YOUR ASSIGNMENT: For this exercise, report every line of the material that includes "SPEAK".

MATERIALS PROVIDED section start

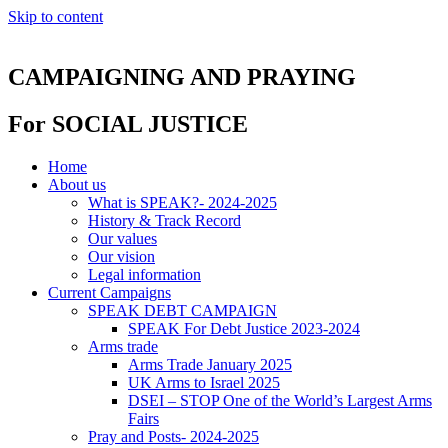
Skip to content
CAMPAIGNING AND PRAYING
For SOCIAL JUSTICE
Home
About us
What is SPEAK?- 2024-2025
History & Track Record
Our values
Our vision
Legal information
Current Campaigns
SPEAK DEBT CAMPAIGN
SPEAK For Debt Justice 2023-2024
Arms trade
Arms Trade January 2025
UK Arms to Israel 2025
DSEI – STOP One of the World’s Largest Arms
Fairs
Pray and Posts- 2024-2025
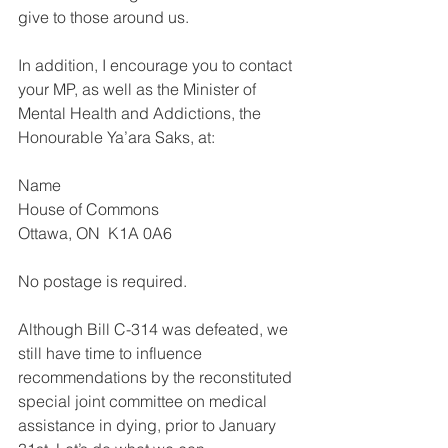
give to those around us.
In addition, I encourage you to contact 
your MP, as well as the Minister of 
Mental Health and Addictions, the 
Honourable Ya’ara Saks, at:
Name
House of Commons
Ottawa, ON  K1A 0A6
No postage is required.
Although Bill C-314 was defeated, we 
still have time to influence 
recommendations by the reconstituted 
special joint committee on medical 
assistance in dying, prior to January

MATERIALS PROVIDED section end

SOLVED EXERCISE:
What is SPEAK?- 2024-2025
SPEAK DEBT CAMPAIGN
SPEAK For Debt Justice 2023-2024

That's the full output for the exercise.